(PROVIDED ENTRIES Opens)

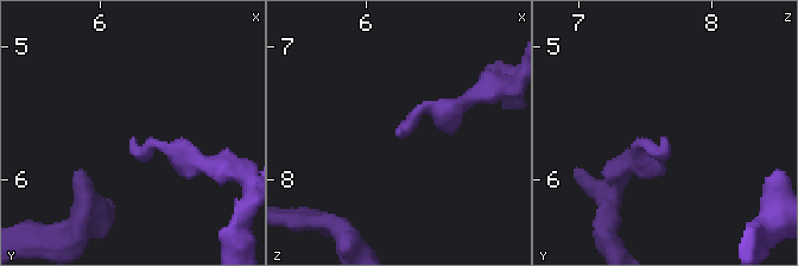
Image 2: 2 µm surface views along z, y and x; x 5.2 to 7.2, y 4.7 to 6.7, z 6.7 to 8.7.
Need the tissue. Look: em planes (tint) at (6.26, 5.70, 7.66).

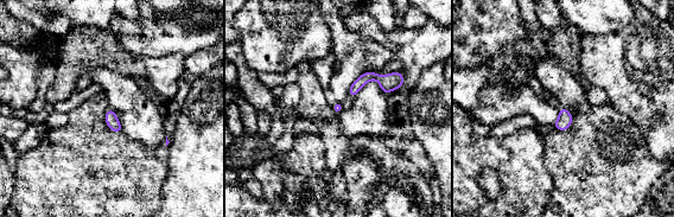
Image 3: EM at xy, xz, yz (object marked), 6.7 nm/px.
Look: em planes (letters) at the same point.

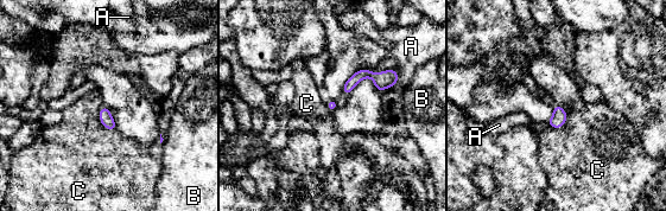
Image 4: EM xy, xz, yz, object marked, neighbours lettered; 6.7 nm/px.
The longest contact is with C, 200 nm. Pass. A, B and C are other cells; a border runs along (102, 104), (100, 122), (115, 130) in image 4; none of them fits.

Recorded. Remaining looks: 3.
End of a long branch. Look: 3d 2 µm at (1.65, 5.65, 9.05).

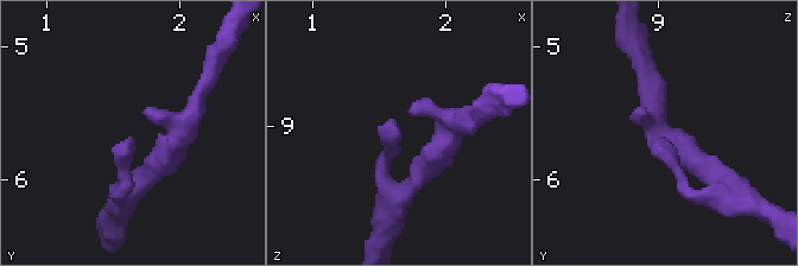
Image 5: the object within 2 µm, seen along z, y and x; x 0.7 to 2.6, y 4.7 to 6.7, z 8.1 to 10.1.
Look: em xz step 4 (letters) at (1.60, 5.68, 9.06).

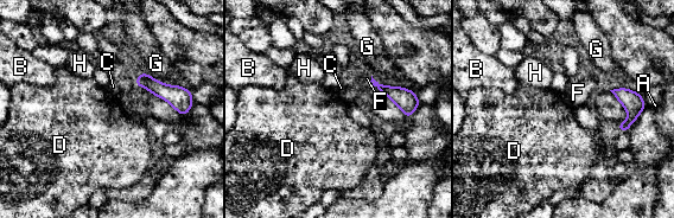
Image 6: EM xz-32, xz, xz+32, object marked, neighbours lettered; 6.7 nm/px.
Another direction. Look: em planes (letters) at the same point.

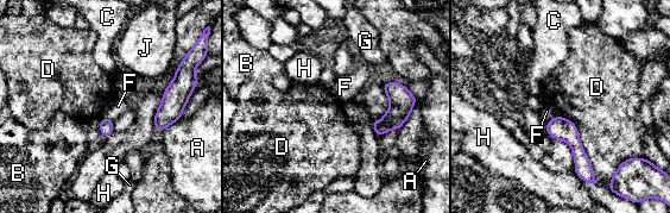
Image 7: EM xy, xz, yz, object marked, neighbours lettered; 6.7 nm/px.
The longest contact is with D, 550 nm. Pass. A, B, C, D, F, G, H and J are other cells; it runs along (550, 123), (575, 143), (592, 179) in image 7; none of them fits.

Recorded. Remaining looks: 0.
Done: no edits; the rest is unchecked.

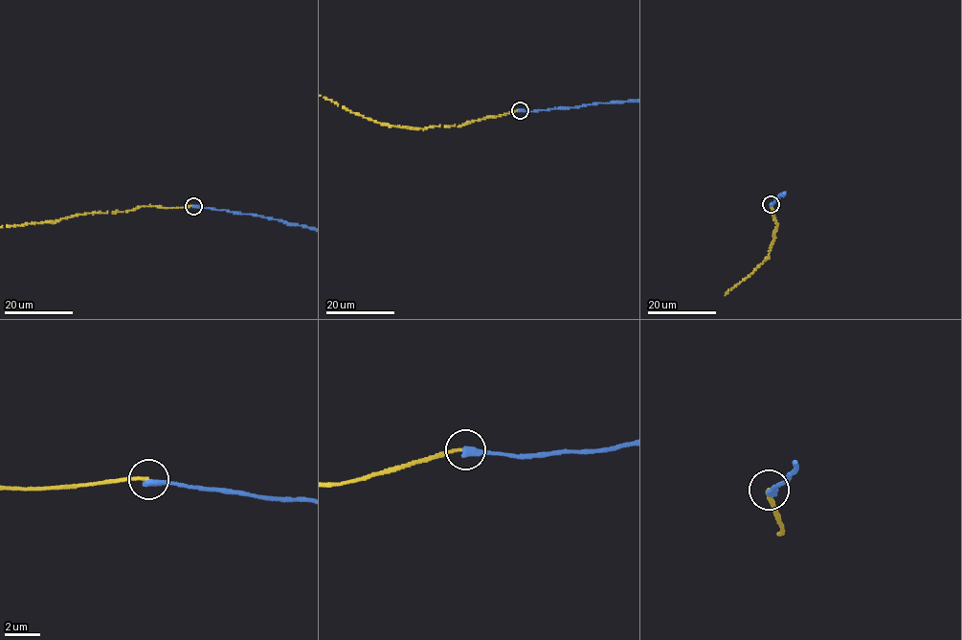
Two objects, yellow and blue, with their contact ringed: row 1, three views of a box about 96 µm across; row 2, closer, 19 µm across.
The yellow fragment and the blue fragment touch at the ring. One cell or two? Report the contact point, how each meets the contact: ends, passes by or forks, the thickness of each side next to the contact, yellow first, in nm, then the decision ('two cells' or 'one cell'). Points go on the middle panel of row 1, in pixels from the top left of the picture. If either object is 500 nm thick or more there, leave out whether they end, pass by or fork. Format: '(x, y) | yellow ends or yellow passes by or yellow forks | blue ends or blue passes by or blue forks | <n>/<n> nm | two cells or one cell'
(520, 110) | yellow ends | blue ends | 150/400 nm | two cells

(PROVIDED ENTRIES Closes)

= TRY IT =
Each line from the one with "Image 7: EM" to the last line of the listing should be returned exactly, both ends included, and no picture with them.

= PROBLEM SOLUTION =
Image 7: EM xy, xz, yz, object marked, neighbours lettered; 6.7 nm/px.
The longest contact is with D, 550 nm. Pass. A, B, C, D, F, G, H and J are other cells; it runs along (550, 123), (575, 143), (592, 179) in image 7; none of them fits.

Recorded. Remaining looks: 0.
Done: no edits; the rest is unchecked.

Two objects, yellow and blue, with their contact ringed: row 1, three views of a box about 96 µm across; row 2, closer, 19 µm across.
The yellow fragment and the blue fragment touch at the ring. One cell or two? Report the contact point, how each meets the contact: ends, passes by or forks, the thickness of each side next to the contact, yellow first, in nm, then the decision ('two cells' or 'one cell'). Points go on the middle panel of row 1, in pixels from the top left of the picture. If either object is 500 nm thick or more there, leave out whether they end, pass by or fork. Format: '(x, y) | yellow ends or yellow passes by or yellow forks | blue ends or blue passes by or blue forks | <n>/<n> nm | two cells or one cell'
(520, 110) | yellow ends | blue ends | 150/400 nm | two cells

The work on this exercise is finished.